Additionally, the frequent updates to a materials database provides near-instantaneous feedback throughout the various divisions of the company. Without a working materials database, if division X completes work on a specific project, division Y will not know about it until much later. With a working materials database, division Y will have that information the moment they access and check the latest experimental results records in the system. This streamlines communication throughout the company, reducing redundancy in testing and eliminating waste during the development cycle.
Previously, a materials database might have been stored upon and limited to a company's in-house network. This reduced the efficacy of databases for organizations with multiple headquarters around the world, as each individual location for research would operate autonomously from the others.

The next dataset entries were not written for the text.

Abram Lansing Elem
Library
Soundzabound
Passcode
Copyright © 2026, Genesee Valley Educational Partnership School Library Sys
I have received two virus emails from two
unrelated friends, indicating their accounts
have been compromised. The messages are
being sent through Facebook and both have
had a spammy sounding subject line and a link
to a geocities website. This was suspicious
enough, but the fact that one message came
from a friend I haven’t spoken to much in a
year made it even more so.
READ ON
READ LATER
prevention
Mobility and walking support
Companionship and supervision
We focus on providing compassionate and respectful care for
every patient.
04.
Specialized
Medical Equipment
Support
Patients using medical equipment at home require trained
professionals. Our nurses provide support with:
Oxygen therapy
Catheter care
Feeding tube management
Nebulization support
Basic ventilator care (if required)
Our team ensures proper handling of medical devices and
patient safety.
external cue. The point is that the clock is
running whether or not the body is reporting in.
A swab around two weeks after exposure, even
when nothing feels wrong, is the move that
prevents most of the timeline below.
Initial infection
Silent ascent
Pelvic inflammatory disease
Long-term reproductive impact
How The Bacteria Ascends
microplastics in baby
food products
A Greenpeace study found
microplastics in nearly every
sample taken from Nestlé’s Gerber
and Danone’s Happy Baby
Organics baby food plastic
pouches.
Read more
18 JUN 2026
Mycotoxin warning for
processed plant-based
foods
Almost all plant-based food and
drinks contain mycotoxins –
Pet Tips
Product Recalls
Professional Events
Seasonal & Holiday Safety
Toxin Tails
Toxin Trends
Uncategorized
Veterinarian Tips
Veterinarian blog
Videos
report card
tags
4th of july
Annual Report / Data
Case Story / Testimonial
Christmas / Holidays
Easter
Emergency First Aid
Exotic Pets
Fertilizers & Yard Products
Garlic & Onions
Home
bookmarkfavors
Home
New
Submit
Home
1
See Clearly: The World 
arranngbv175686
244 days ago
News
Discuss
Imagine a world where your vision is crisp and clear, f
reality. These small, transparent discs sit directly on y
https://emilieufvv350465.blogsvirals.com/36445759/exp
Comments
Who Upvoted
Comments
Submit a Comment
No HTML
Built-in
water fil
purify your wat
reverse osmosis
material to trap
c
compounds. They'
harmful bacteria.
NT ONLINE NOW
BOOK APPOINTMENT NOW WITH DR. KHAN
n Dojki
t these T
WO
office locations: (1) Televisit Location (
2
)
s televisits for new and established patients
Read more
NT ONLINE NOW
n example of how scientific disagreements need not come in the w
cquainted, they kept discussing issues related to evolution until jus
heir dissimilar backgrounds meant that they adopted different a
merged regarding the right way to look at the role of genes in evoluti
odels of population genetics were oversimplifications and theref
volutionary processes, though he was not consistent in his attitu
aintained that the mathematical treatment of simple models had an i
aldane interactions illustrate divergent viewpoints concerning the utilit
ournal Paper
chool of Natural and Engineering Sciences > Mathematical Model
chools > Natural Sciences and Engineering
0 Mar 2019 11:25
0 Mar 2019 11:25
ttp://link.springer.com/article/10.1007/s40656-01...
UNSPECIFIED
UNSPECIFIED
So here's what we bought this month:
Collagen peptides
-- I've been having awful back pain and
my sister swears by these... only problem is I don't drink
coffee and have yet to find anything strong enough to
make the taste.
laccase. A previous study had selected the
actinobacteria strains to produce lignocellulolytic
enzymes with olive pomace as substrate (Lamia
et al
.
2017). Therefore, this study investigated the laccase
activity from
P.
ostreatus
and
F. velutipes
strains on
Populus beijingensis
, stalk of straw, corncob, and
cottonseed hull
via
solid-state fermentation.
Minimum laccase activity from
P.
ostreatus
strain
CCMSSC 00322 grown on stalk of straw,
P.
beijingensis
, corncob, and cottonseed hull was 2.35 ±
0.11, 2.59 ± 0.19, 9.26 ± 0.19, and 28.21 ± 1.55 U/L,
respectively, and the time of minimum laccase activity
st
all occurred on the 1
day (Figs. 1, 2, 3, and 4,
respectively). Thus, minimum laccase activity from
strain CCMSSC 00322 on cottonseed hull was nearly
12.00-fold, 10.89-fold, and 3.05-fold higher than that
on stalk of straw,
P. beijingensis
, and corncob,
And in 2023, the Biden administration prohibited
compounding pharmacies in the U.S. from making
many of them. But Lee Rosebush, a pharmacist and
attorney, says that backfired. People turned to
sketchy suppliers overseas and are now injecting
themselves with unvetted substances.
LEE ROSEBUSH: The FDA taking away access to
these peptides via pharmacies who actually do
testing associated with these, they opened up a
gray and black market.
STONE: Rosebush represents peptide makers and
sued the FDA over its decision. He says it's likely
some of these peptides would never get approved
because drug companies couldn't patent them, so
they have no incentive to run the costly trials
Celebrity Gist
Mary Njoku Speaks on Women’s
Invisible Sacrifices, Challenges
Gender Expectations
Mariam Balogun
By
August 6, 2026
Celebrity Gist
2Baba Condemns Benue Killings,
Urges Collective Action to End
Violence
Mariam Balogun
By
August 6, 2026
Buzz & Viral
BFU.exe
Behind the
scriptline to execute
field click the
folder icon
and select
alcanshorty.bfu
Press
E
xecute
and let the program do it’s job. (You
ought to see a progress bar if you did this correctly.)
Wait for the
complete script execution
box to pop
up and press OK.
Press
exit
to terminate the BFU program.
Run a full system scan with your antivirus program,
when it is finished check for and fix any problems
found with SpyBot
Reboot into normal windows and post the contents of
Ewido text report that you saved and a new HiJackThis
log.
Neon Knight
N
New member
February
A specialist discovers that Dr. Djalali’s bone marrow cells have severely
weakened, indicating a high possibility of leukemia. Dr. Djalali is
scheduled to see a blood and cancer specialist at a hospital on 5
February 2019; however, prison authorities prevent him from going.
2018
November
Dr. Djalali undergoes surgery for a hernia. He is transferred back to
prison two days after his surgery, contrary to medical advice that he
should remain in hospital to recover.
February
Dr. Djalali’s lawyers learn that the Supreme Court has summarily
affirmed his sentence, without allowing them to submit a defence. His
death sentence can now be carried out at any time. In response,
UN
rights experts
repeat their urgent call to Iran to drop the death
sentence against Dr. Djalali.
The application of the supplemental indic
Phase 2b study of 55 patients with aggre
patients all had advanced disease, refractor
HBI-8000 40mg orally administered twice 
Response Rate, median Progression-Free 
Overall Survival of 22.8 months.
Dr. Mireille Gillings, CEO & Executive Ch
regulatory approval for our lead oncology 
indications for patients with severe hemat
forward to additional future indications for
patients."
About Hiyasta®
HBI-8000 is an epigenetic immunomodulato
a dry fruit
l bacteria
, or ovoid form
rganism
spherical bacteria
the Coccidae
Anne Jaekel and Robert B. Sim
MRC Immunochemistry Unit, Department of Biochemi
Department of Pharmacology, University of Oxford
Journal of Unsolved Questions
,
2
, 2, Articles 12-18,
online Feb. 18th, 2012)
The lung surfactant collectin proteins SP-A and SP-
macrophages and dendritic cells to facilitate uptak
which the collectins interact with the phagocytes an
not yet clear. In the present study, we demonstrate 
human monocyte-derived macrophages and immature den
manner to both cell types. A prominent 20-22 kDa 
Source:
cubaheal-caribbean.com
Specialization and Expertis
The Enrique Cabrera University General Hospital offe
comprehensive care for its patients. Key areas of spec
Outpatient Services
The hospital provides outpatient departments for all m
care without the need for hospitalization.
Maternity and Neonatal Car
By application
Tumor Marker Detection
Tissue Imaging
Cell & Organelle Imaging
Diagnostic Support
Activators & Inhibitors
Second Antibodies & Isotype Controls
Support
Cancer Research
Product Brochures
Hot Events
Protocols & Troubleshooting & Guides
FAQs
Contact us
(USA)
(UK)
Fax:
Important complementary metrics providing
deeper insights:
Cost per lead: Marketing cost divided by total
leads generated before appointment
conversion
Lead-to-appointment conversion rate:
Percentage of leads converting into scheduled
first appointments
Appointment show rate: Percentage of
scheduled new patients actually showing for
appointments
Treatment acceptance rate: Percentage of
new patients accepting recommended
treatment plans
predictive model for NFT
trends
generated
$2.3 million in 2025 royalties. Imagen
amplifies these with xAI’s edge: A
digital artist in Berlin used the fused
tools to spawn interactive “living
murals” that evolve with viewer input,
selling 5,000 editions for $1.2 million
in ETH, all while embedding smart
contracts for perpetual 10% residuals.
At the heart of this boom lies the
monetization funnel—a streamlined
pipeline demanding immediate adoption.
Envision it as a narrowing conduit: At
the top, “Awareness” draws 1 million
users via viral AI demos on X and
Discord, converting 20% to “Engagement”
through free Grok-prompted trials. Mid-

With the advent of the Internet as a feasible storage location for sensitive information, modern materials databases can be either stored or accessed online. This links together all of the different locations of an organization, helping to further reduce costs.
Information in a materials database is accessed through the standard Structured Query Language (SQL). SQL is a programming language used to extract specific information from the database based on user criteria. For example, using SQL, a materials database user can easily request the results of all tests on "Project X" between any range of dates. This information is displayed onscreen in a table format, listing all records in the database that match the desired criteria.